Like its stems, the seed pods of the flax plant are left to dry after harvesting and then crushed to obtain the functional food known as flaxseed. Flaxseed is sold either as whole seeds, milled seeds or roasted seeds.
When ground and pressed, flaxseed also produces a versatile oil that’s loaded with health benefits. Not only is flaxseed oil great for skin and hair care, but it’s also an excellent source of omega fatty acids.  This is why flaxseed oil is a favorite among health enthusiasts.
So what makes flaxseed oil better than other omega-rich food sources?
The richest and most reliable source of ALA
According to nutritional analysis, flaxseed contains a variety of important nutrients, such as protein, fiber, vitamins A, C and E, and minerals like potassium, magnesium, phosphorus, iron, copper, manganese and zinc.

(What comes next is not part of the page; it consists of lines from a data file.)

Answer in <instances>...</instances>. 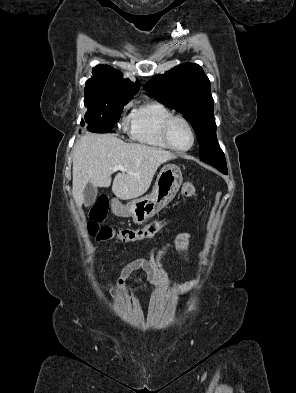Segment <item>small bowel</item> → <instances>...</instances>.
<instances>
[{"instance_id":"1","label":"small bowel","mask_w":296,"mask_h":393,"mask_svg":"<svg viewBox=\"0 0 296 393\" xmlns=\"http://www.w3.org/2000/svg\"><path fill=\"white\" fill-rule=\"evenodd\" d=\"M190 234L182 232L176 235L171 242H166L163 245L151 250L148 257H138L130 260L121 269L118 283L123 286L126 279L135 271H143L149 283L157 289H165L168 286L167 273L162 264V258L165 253L172 247L176 248L183 260L190 262L191 256L189 253ZM115 265L110 267V271H114ZM191 283L179 285L177 290L185 292L190 289Z\"/></svg>"}]
</instances>
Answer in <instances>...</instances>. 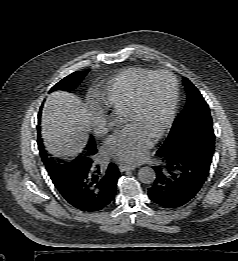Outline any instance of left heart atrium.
<instances>
[{"mask_svg": "<svg viewBox=\"0 0 238 261\" xmlns=\"http://www.w3.org/2000/svg\"><path fill=\"white\" fill-rule=\"evenodd\" d=\"M153 137L138 126H127L106 141L105 150L112 158L129 163H138L152 146Z\"/></svg>", "mask_w": 238, "mask_h": 261, "instance_id": "39dd6f15", "label": "left heart atrium"}]
</instances>
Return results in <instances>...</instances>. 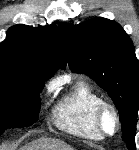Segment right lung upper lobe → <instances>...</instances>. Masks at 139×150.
Instances as JSON below:
<instances>
[{"mask_svg":"<svg viewBox=\"0 0 139 150\" xmlns=\"http://www.w3.org/2000/svg\"><path fill=\"white\" fill-rule=\"evenodd\" d=\"M65 64L55 25L37 28L14 25L0 44V70L29 73L44 81Z\"/></svg>","mask_w":139,"mask_h":150,"instance_id":"obj_1","label":"right lung upper lobe"}]
</instances>
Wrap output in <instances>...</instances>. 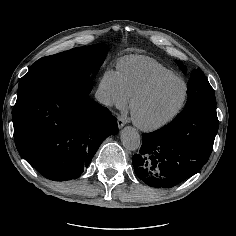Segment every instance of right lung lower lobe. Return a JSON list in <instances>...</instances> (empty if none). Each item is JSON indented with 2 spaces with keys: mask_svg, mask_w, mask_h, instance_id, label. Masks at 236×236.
Listing matches in <instances>:
<instances>
[{
  "mask_svg": "<svg viewBox=\"0 0 236 236\" xmlns=\"http://www.w3.org/2000/svg\"><path fill=\"white\" fill-rule=\"evenodd\" d=\"M91 90L81 78L17 98L12 113L16 148L48 179L79 177L100 144L118 133L117 119L88 97Z\"/></svg>",
  "mask_w": 236,
  "mask_h": 236,
  "instance_id": "98d812e1",
  "label": "right lung lower lobe"
}]
</instances>
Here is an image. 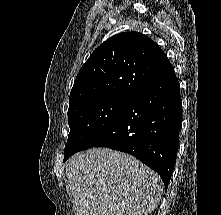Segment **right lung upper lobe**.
Returning <instances> with one entry per match:
<instances>
[{"instance_id": "obj_1", "label": "right lung upper lobe", "mask_w": 221, "mask_h": 215, "mask_svg": "<svg viewBox=\"0 0 221 215\" xmlns=\"http://www.w3.org/2000/svg\"><path fill=\"white\" fill-rule=\"evenodd\" d=\"M172 68L149 37L139 32L116 34L101 44L80 69L69 106L104 95L133 96Z\"/></svg>"}]
</instances>
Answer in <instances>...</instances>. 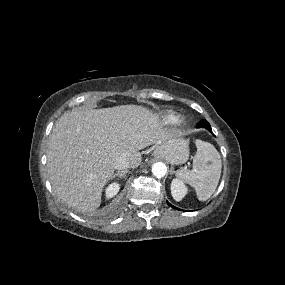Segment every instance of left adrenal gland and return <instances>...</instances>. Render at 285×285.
Instances as JSON below:
<instances>
[{"instance_id":"obj_1","label":"left adrenal gland","mask_w":285,"mask_h":285,"mask_svg":"<svg viewBox=\"0 0 285 285\" xmlns=\"http://www.w3.org/2000/svg\"><path fill=\"white\" fill-rule=\"evenodd\" d=\"M171 173H172V174L174 173V170H173V168L171 169Z\"/></svg>"}]
</instances>
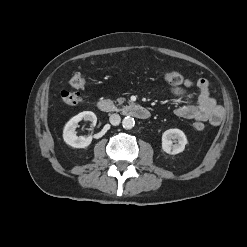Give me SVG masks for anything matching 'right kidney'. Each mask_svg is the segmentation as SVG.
<instances>
[{"label":"right kidney","instance_id":"ca27d5eb","mask_svg":"<svg viewBox=\"0 0 247 247\" xmlns=\"http://www.w3.org/2000/svg\"><path fill=\"white\" fill-rule=\"evenodd\" d=\"M91 121L93 126L96 125L97 117L91 111L81 112L74 117H72L65 125L63 130V139L66 144L74 147V148H86L92 142L91 136H77L76 127L78 122L81 120Z\"/></svg>","mask_w":247,"mask_h":247}]
</instances>
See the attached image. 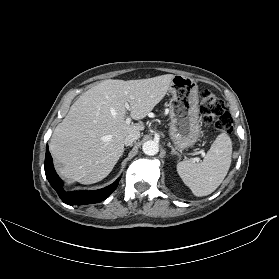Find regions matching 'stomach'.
<instances>
[{
	"instance_id": "1",
	"label": "stomach",
	"mask_w": 279,
	"mask_h": 279,
	"mask_svg": "<svg viewBox=\"0 0 279 279\" xmlns=\"http://www.w3.org/2000/svg\"><path fill=\"white\" fill-rule=\"evenodd\" d=\"M169 92L172 95L169 136L175 147L181 150L194 145L199 138L198 85L190 77L175 75Z\"/></svg>"
}]
</instances>
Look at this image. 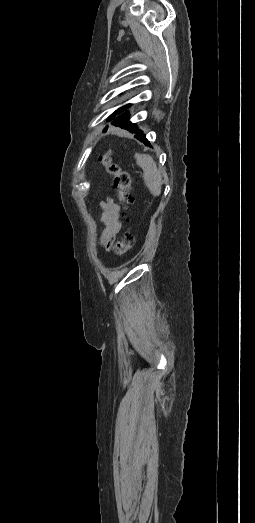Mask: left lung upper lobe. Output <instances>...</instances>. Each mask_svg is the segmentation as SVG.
Masks as SVG:
<instances>
[{"instance_id":"5c2ea615","label":"left lung upper lobe","mask_w":255,"mask_h":523,"mask_svg":"<svg viewBox=\"0 0 255 523\" xmlns=\"http://www.w3.org/2000/svg\"><path fill=\"white\" fill-rule=\"evenodd\" d=\"M131 106V104H128V105H125L119 109H117L110 117H109V120L112 119L116 114L120 113V112H123L124 110H126L127 108H129ZM114 126H118L120 128H123V129H126L128 130L129 132L131 133H136L135 135V138L136 137H140V134H142L141 130L139 128H137L136 124L134 123H131L129 121V116L128 114H124L122 117H119L118 119H116L113 123H112ZM107 130V127L105 128L104 132H106ZM144 130H151V127H144ZM141 142L143 140H140ZM151 146V145H149Z\"/></svg>"}]
</instances>
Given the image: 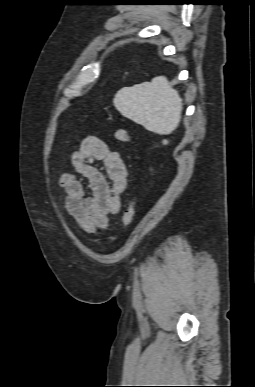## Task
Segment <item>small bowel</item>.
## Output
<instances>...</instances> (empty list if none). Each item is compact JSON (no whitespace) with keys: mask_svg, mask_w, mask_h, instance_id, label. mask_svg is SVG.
Instances as JSON below:
<instances>
[{"mask_svg":"<svg viewBox=\"0 0 255 387\" xmlns=\"http://www.w3.org/2000/svg\"><path fill=\"white\" fill-rule=\"evenodd\" d=\"M101 162L102 169L94 163ZM74 172L63 173L59 184L65 191L64 208L86 232L106 229L110 214L121 207L128 171L116 150L95 136L82 140L71 155ZM87 180L88 193L82 179Z\"/></svg>","mask_w":255,"mask_h":387,"instance_id":"small-bowel-1","label":"small bowel"}]
</instances>
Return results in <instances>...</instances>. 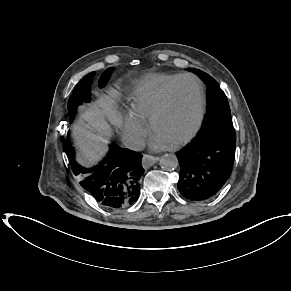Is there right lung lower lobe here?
<instances>
[{
  "label": "right lung lower lobe",
  "mask_w": 291,
  "mask_h": 291,
  "mask_svg": "<svg viewBox=\"0 0 291 291\" xmlns=\"http://www.w3.org/2000/svg\"><path fill=\"white\" fill-rule=\"evenodd\" d=\"M67 155L74 174L82 178L80 185L101 205L127 207L139 198L144 173L140 153L111 144L107 157L93 168H85L76 162L70 142Z\"/></svg>",
  "instance_id": "98d812e1"
}]
</instances>
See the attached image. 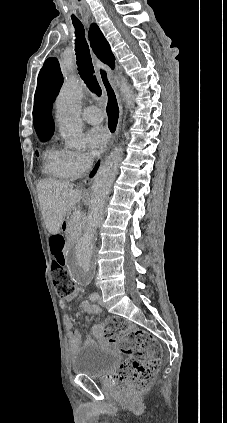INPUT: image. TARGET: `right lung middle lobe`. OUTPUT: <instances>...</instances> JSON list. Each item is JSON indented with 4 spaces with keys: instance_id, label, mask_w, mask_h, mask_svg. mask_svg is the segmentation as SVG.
<instances>
[{
    "instance_id": "dd1d6c3e",
    "label": "right lung middle lobe",
    "mask_w": 227,
    "mask_h": 423,
    "mask_svg": "<svg viewBox=\"0 0 227 423\" xmlns=\"http://www.w3.org/2000/svg\"><path fill=\"white\" fill-rule=\"evenodd\" d=\"M41 140L46 141L47 139L50 138V136H43V137H39ZM36 154L38 155V153L36 152Z\"/></svg>"
}]
</instances>
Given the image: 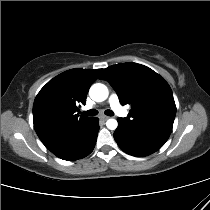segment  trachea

Flaxseed also contains high amounts of healthy fats, most notably the omega-3 alpha-linolenic acid (ALA) and the omega-6 linoleic acid (LA), both of which are essential fatty acids. You need to get these fats from your diet because your body cannot produce them naturally.
ALA and LA are important for the healthy functions of your cells. Your body uses both as raw materials to create polyunsaturated fatty acids that will serve as structural components of your cell membranes. 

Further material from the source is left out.